We generally don’t think of the night sky as something that
changes. The stars move too slowly for us to perceive in real time and the
patterns they make are so fixed that we have named them and written stories
about the characters they depict. It’s all a lie though. The night sky is
dynamic, and nothing can change things up quicker than the events known as
supernovae.
Supernovae are the biggest things in the universe that we
know about. They occur when a star many times bigger than our own sun (8-15
times bigger is a generally accepted estimate) dies. As a big star burns up the
last of its fuel, nuclear fusion produces heavy elements in its core.
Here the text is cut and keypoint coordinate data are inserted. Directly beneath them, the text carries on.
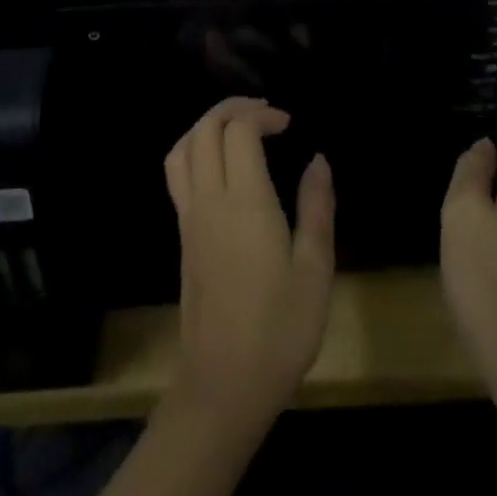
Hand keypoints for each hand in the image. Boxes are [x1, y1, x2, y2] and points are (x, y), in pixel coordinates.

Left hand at [163, 97, 334, 429]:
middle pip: (205, 129)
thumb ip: (317, 208)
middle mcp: (209, 200)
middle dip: (233, 108)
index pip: (239, 131)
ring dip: (208, 125)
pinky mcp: (183, 236)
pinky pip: (177, 173)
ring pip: (182, 148)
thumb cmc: (279, 330)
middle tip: (266, 114)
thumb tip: (318, 159)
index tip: (289, 124)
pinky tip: (219, 165)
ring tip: (238, 127)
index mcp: (244, 202)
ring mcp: (190, 218)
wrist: (223, 387)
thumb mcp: (315, 270)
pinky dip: (194, 149)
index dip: (263, 116)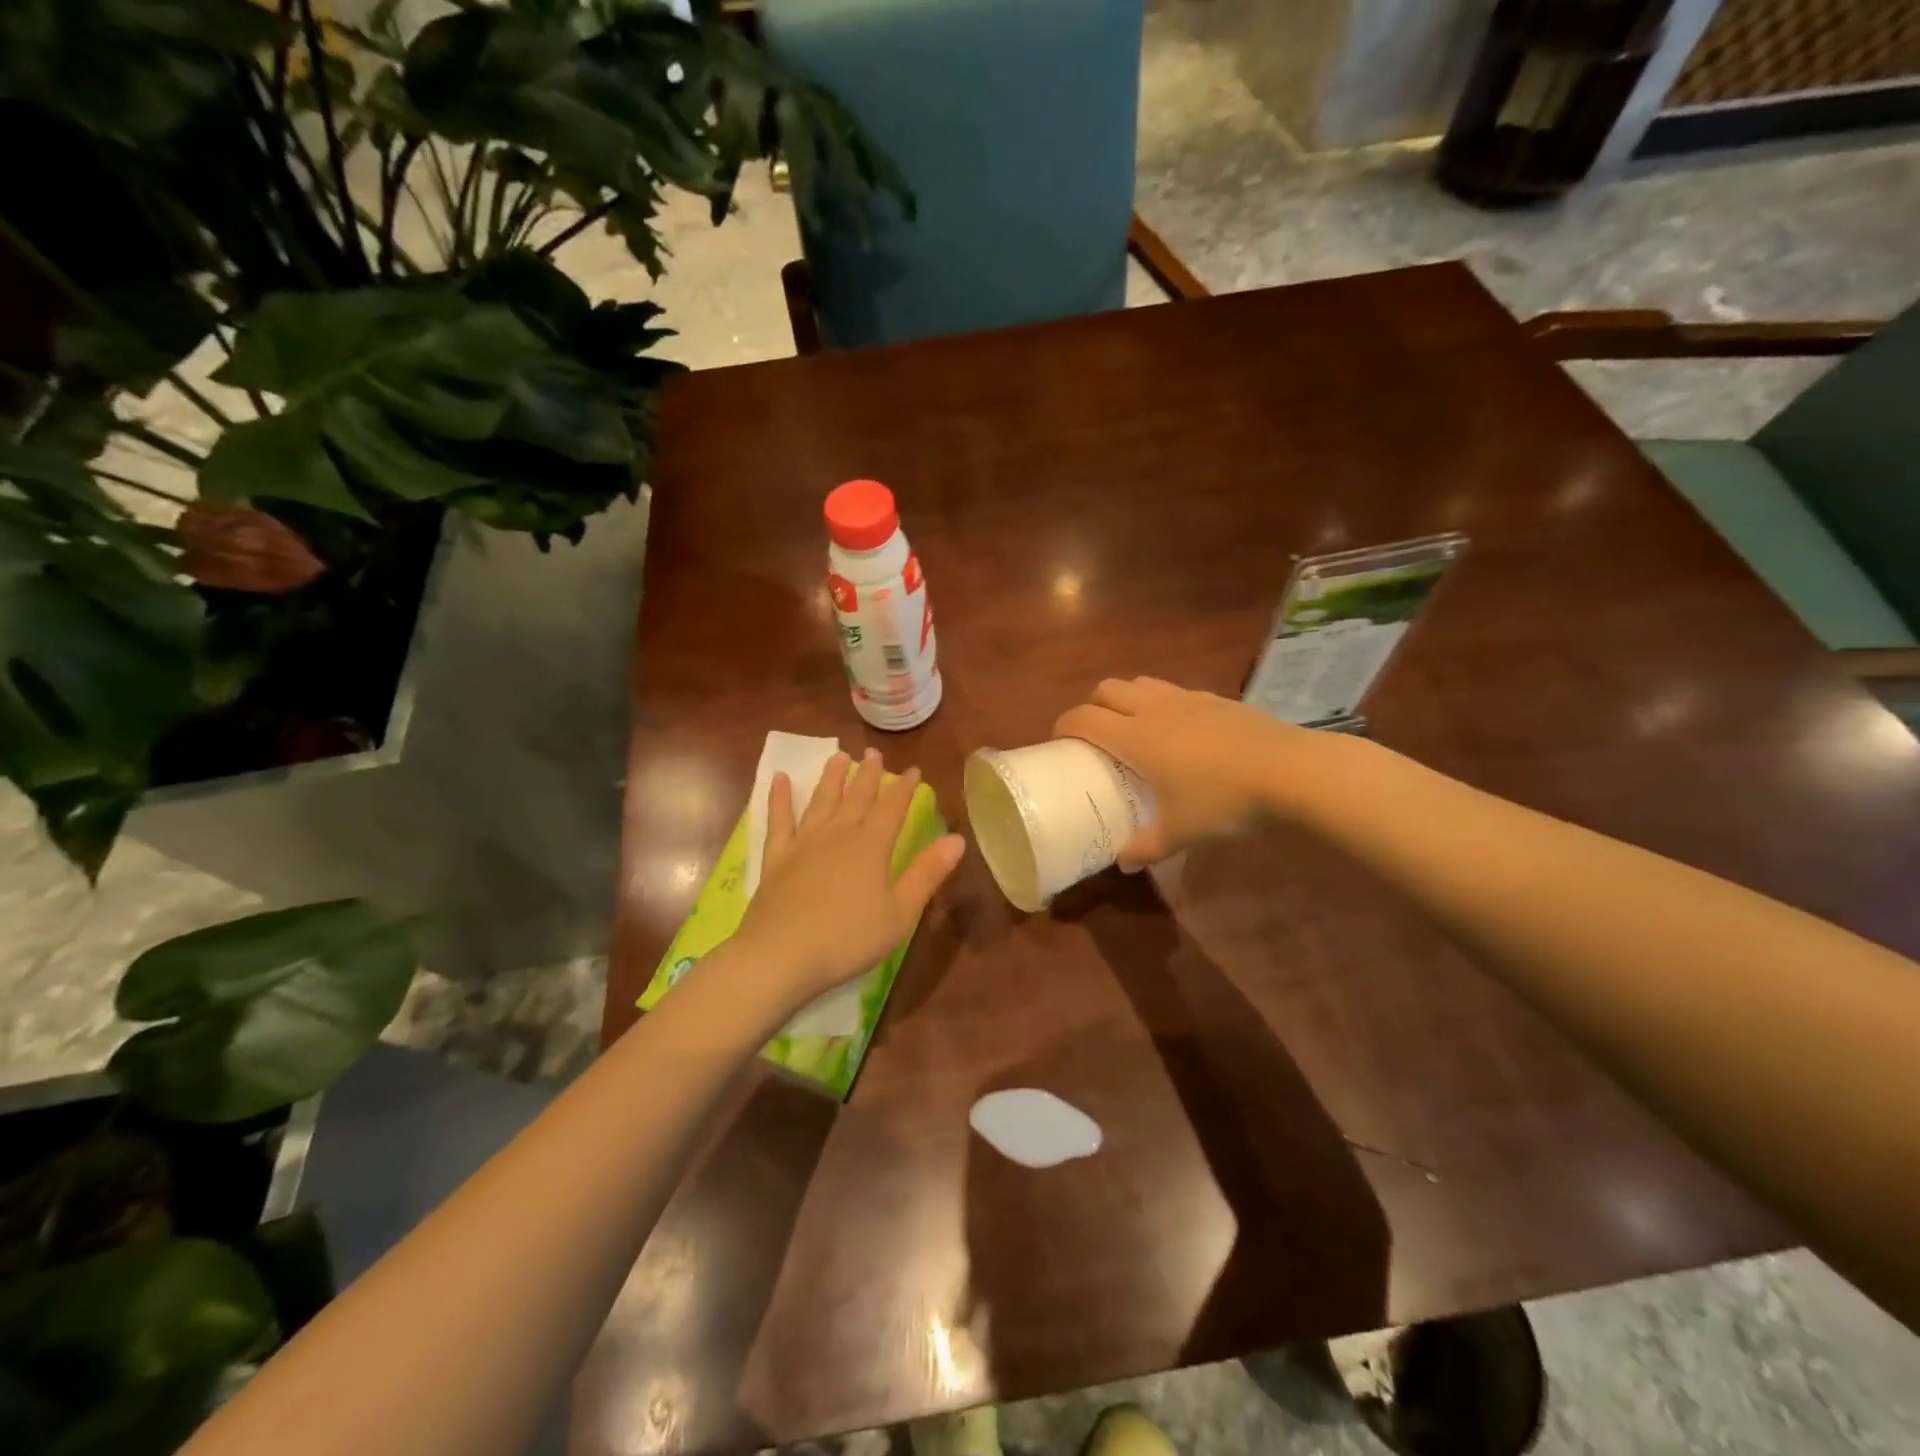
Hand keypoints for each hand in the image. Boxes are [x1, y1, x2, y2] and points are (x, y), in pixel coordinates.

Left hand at [735, 749, 966, 1007]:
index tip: (913, 769)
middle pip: (856, 797)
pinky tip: (778, 779)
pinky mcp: (776, 858)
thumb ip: (928, 873)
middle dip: (868, 774)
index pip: (893, 808)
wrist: (781, 955)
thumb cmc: (848, 938)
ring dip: (831, 777)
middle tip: (873, 752)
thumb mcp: (900, 912)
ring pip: (821, 800)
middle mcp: (838, 835)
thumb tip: (957, 839)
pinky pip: (778, 820)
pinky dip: (778, 798)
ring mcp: (804, 843)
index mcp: (871, 846)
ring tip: (838, 755)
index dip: (904, 787)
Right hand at [1053, 677, 1317, 868]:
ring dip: (1127, 698)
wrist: (1290, 771)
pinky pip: (1175, 691)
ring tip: (1134, 726)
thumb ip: (1147, 847)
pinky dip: (1163, 702)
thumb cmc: (1223, 801)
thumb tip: (1124, 863)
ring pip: (1142, 683)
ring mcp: (1187, 699)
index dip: (1063, 725)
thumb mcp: (1181, 833)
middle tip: (1095, 734)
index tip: (1058, 740)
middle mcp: (1154, 709)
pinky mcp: (1217, 699)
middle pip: (1108, 689)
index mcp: (1135, 738)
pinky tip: (1180, 730)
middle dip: (1092, 705)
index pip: (1084, 719)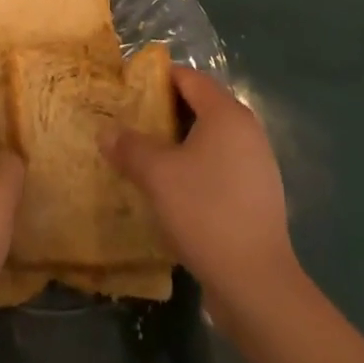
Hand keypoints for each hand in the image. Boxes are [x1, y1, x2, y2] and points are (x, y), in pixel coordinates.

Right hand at [103, 64, 298, 323]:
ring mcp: (257, 165)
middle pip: (200, 105)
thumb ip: (129, 147)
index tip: (126, 90)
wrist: (257, 285)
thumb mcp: (157, 175)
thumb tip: (106, 133)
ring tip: (146, 155)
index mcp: (226, 114)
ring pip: (209, 138)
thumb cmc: (205, 212)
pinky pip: (220, 165)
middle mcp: (247, 131)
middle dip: (164, 111)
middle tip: (130, 123)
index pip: (188, 77)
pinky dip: (196, 167)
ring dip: (179, 142)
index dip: (156, 79)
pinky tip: (173, 188)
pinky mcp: (257, 196)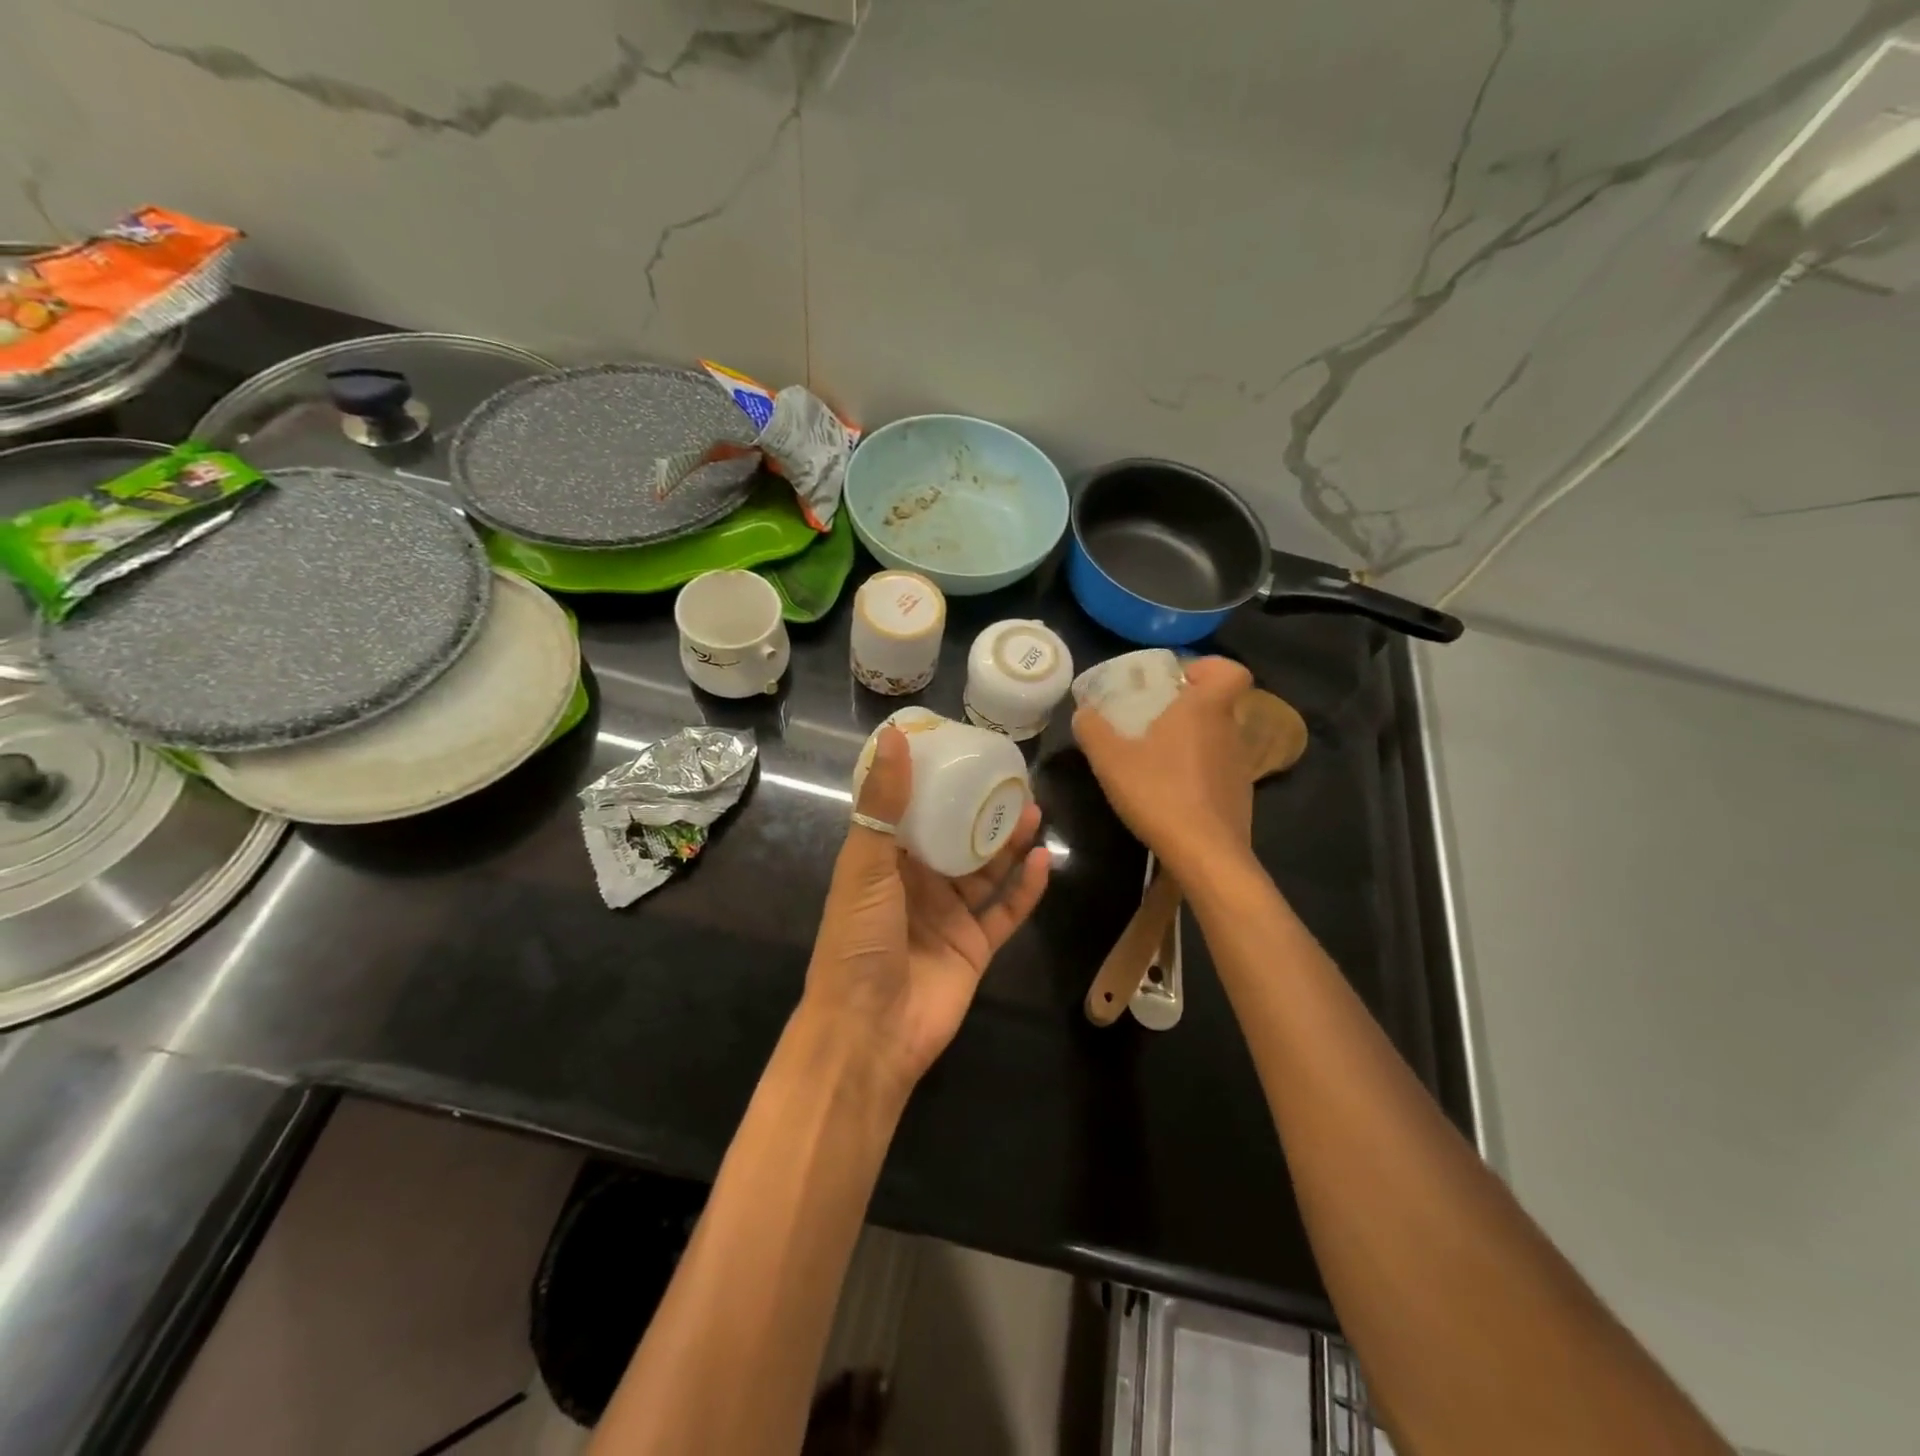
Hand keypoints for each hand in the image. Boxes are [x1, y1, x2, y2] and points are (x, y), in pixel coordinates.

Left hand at [803, 727, 1049, 1100]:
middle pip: (955, 839)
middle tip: (1010, 781)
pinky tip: (1043, 860)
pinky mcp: (975, 946)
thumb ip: (884, 804)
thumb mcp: (865, 865)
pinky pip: (1006, 910)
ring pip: (985, 871)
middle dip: (980, 811)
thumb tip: (894, 737)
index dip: (932, 784)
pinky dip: (1026, 888)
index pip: (909, 812)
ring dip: (1007, 844)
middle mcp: (916, 885)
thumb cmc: (858, 940)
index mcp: (882, 863)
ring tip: (1033, 810)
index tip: (960, 752)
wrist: (869, 1031)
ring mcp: (948, 917)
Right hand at [1073, 656, 1255, 875]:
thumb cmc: (1160, 793)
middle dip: (1185, 709)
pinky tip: (1169, 795)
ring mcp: (1240, 767)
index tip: (1178, 682)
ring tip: (1154, 762)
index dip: (1207, 668)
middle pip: (1216, 706)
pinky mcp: (1239, 797)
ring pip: (1216, 740)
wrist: (1205, 855)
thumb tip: (1084, 712)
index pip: (1230, 670)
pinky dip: (1196, 775)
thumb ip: (1093, 730)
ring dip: (1189, 744)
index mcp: (1205, 709)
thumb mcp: (1110, 759)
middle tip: (1149, 722)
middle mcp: (1229, 731)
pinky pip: (1217, 772)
It’s an
interesting fact that everything in the universe that isn’t made of hydrogen or
helium (mountains, trees, your desk, your lunch, your body, etc.) owes its
existence to a star that exploded once upon a time.
When heavy elements accumulate in its core a star begins to
collapse in on itself. Once things reach a critical density, known as the
Chandrasekhar limit, the bomb goes off. Most of the material gets flung off
into space and what remains is called a neutron star. Neutron stars themselves are
amazing. They are tiny by star standards (20km across on average), but they are
the densest things we know of, other than black holes. One teaspoon of neutron star would weigh 400 million tons, or about as much as the mass of all humans.
When a big star dies, the explosion is bigger than anything you have the
ability to imagine. Supernovae can destroy worlds. They release more energy in
an instant than the sun will produce in its entire lifetime. Supernovae
outshine entire galaxies in the night sky and one in 1054 was so bright that it
was visible in the middle of the day for over a month.
Fortunately for us there are no stars big enough and close enough to threaten
us with their inevitable boom, but there are plenty of chances to enjoy the
light show from a safe distance.
A supernova happens about once every 50 years in a galaxy
the size of our Milky Way (about once per second in the universe at large).
They usually appear only as a new point of light among the countless stars in
the sky, but occasionally they stand out.
The religious website “Answers in Genesis” lists a supernova
as one possible explanation for the Christmas Star, and they aren’t the only
ones.
It has long been thought that the star that allegedly hung in the sky over
Bethlehem was in fact an explosion of literally biblical proportions.
That star eventually inspired the ones that adorn Chirstmas
trees the world over. So this December, as you take in the festive air and
admire a finely decorated tree, take some time to appreciate that the focal
point might just symbolize the most badass event in all of creation.